There are filement boxes already (like nice @Spannerhands' Spool System, thing #2119644), but all of them demands quite a few non 3D printed parts. I have started designing in Fusion 360 from scratch with the old RepRap approach ("we can 3D print almost anything") to change that… And here is a result after several small iterations.
→ YouTube video with Tom's Fully Printable Filament Box V2 with optional Hygrometer
This filament box is fully printable (only the bowden tube is up to your choice for 2.85mm or 1.75mm filaments). Print it from the main material and use TPU (98 or 95 ShoreA) for seals. The first layers of the box should be from transparent material – and you will see the material remaining inside.
Maximum part sizes are 210×210mm so even users with Prusa i3 MK2/3 will be satisfied (I hope). Printers with bigger print volumes (like Ultimaker S5) are plus as there are no artifacts along the tight printing bed limits.
The optional part is a round and cheap hygrometer (I used common $2.60 ones from www.gearbest.com/goods/pp_009230082017.html). But you can print the upper half of the box without hygrometer mounting hole (you can use wider spools then).
You can make a wall mount system for example from old scratched steel rods up to 8mm diamater to hang up the box. (Or use some hanging wire etc.)
For more information about the features see the video, pictures and below tips for various parts.
Please note: Do not expect that the 3D printed boxes are sufficiently waterproof for longer storage of such a delicate materials like PVA, Nylon etc. No. Even the material of the box is absorbent, so expect the inner humidity around 35–40% with the fresh silica gel sachet (or two) while 50+% humidity is out of the box. For example, with the same cheap hygrometer I measured 20–25% humidity inside the watertight closable bag – which is much better option for a long-term storage of materials.
EDIT (25. 7. 2018): Colleagues have reminded me about post-processing techniques to improve moisture resistance of 3D printed parts (spray, bath), so there is a chance to boost it. ;-)

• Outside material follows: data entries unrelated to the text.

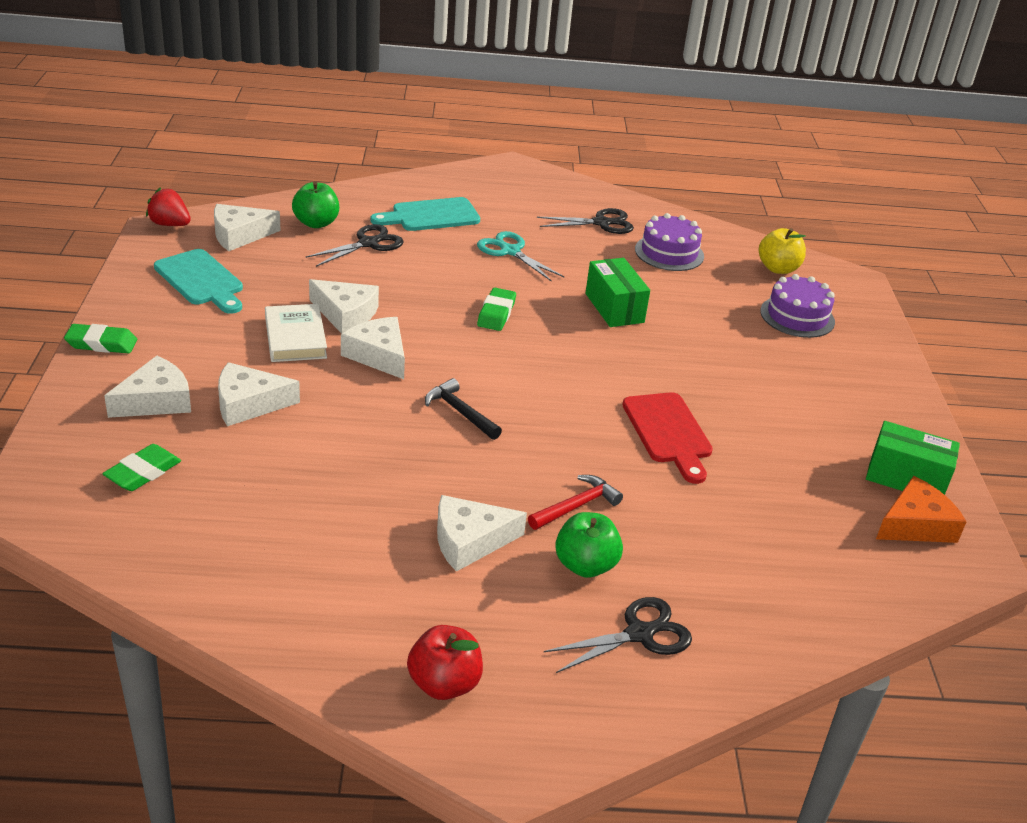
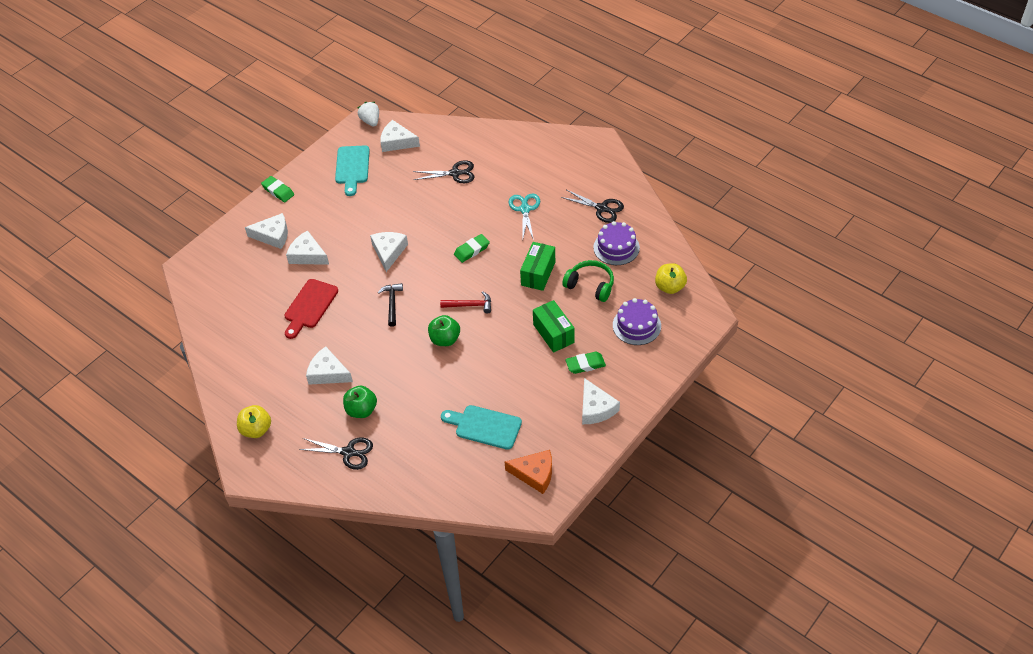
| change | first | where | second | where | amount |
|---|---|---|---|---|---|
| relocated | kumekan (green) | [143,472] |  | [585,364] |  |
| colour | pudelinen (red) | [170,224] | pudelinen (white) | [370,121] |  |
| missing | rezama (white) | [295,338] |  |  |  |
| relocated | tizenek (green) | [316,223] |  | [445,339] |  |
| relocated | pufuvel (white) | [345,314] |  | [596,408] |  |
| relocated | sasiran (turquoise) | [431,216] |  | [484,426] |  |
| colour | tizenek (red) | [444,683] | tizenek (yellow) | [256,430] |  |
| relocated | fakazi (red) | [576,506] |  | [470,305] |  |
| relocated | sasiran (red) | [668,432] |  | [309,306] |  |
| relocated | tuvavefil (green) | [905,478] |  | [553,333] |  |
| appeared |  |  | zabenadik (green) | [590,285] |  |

1) Print 1× Dry_Box_Bottom_w_Mount.stl and 1× Dry_Box_Up_w_Mount_Sensor.stl OR Dry_Box_Up_w_Mount.stl. – These are the main parts, both halves of the box. The first 3 layers (0.6mm) should be printed from the transparent material, then switch to another material. Or you can use STLs from the ZIP archive with dual colour models ("dual_color_3D_printing_variants.zip").

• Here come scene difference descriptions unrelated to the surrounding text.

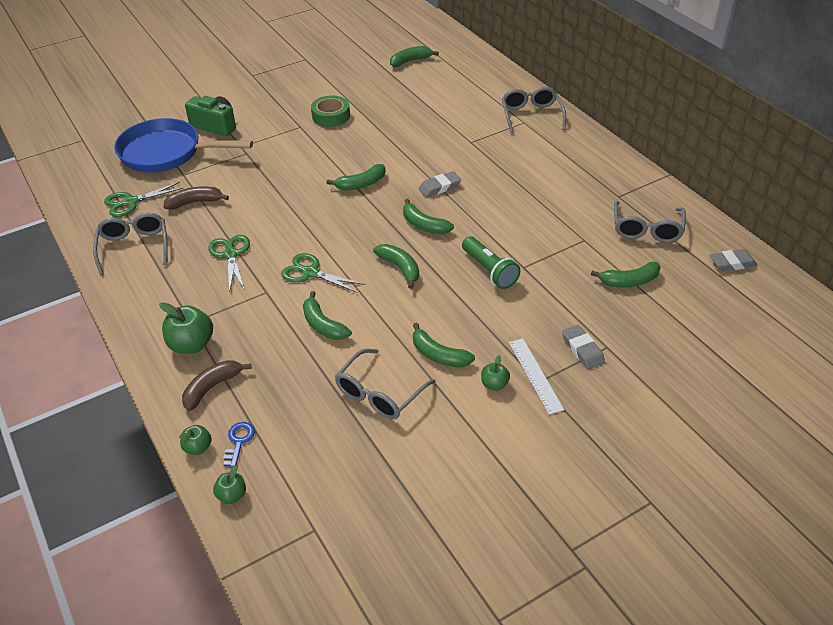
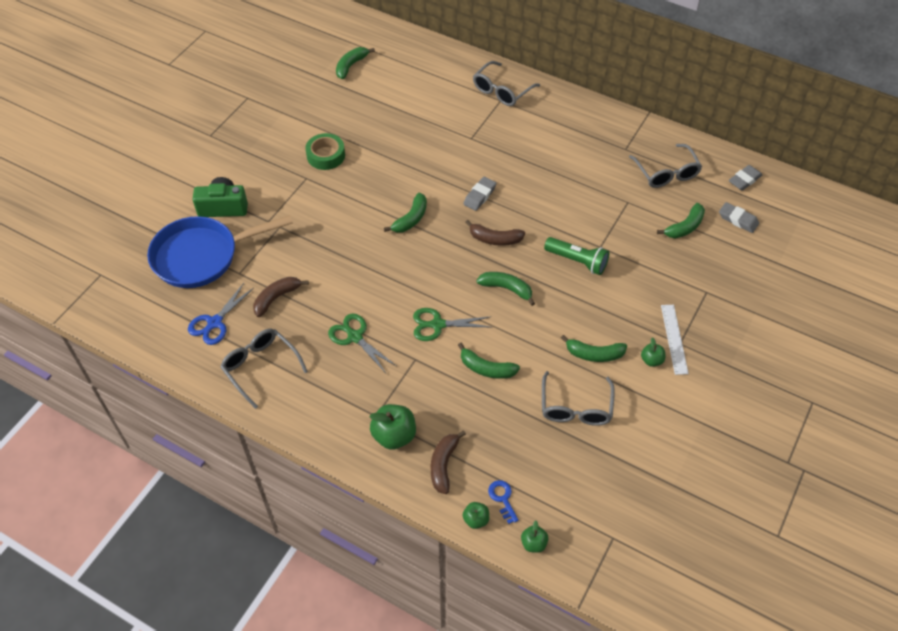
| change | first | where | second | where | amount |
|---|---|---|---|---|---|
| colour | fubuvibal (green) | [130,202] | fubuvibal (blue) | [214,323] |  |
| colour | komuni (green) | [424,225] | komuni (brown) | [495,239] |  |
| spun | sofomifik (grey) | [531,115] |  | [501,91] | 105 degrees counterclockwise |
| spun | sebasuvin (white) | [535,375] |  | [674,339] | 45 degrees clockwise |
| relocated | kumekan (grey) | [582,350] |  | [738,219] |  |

2) 1× Screw which can tighten the box with filament spool inside.
3) 1× TPU_Middle_Seal.stl and TPU_Peripheral_Seal_w_Mount.stl from flexible material (TPU 95 or 98 ShoreA is fine for these seals).
4) 1× TPU_Hygrometer_Seal.stl – only if you choose the variant with hygrometer.
5) 1× TPU_Seal_Bowden_2_85mm-ID_6_70mm.stl – this is the seal which should be mounted into bottom half of the box. You can cut the platform with scissors to better fit into the slot. Harder TPU 98 ShoreA is better here as the part is not too flexible during work. Put the bowden tube or anything hard into the part hole to force this printed part along the slot. Bowden tube should go through into the box interior at last.
Please note: Mentioned bowden seal is for quality, thick "Ultimaker style" bowdens. You can choose from several variants of TPU_Seal_Bowden STLs with different inner diamater. Or pick one for 1.75mm bowden tube. Or model your own one according your favourite bowden tube.
Please note: It can be tricky to print small parts from flexible materials on the desktop kit 3D printers. If your small print of TPU_Seal_Bowden fails, try to check, if there is a proper amount of time set in the slicer to let cool down all the layers. (Precise SLA/DLP printers with flex materials are better for these tiny parts, but even on FDM/FFF printer it's feasible.)